Document:
______

Why would this game mechanic have to allude to anything else to make sense? What else could it allude to that would make sense?

e.g. - "I've bound this key to the 'trigger' and when I pull the trigger, the weapon fires." - What is nonsensical about this?
e.g. - "If I shoot at [victim] several times, [victim] should explode, gaining me a score +1. I do shoot, [Victim] does explode, score does +1" - Where is the disconnect here?
It's often a crude representation of a weapon, its function and effects that only works because it's crystal clear what it alludes to.

There's games that use something else, mostly as a joke - you're crying tears, blowing hearts of love, playing music or taking a leak instead of shooting at enemies. It gets called shooting by the players anyway, but if miraculously you didn't know what weapons or shooting were it might still make sense comparing it to something else like using a camera to line up a picture or pointing a fire extinguisher at a fire.

If you press the fire button and sometimes your character shoots and sometimes they just stand there doing nothing for a while and then shoot it helps to understand that they're reloading the gun - something that would cause a disconnect if it used something other than a gun without another explanation - lasers can't fire forever and overheat, magic needs mana to cast etc. Mass Effect 1 is probably a good example of a game that got it kinda wrong for many people and fixed it in the sequel.

______

Data block:
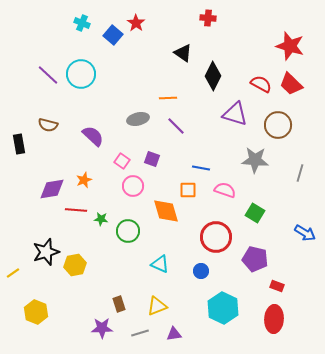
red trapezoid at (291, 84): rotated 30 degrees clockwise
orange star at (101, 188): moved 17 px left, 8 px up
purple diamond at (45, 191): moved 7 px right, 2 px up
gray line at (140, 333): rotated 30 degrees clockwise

______

Aim:
From the post on shooting mechanics, pull out the passage that starts at "Why would this" and ends after "it alludes to.", copying it word for word.

Result:
Why would this game mechanic have to allude to anything else to make sense? What else could it allude to that would make sense?

e.g. - "I've bound this key to the 'trigger' and when I pull the trigger, the weapon fires." - What is nonsensical about this?
e.g. - "If I shoot at [victim] several times, [victim] should explode, gaining me a score +1. I do shoot, [Victim] does explode, score does +1" - Where is the disconnect here?
It's often a crude representation of a weapon, its function and effects that only works because it's crystal clear what it alludes to.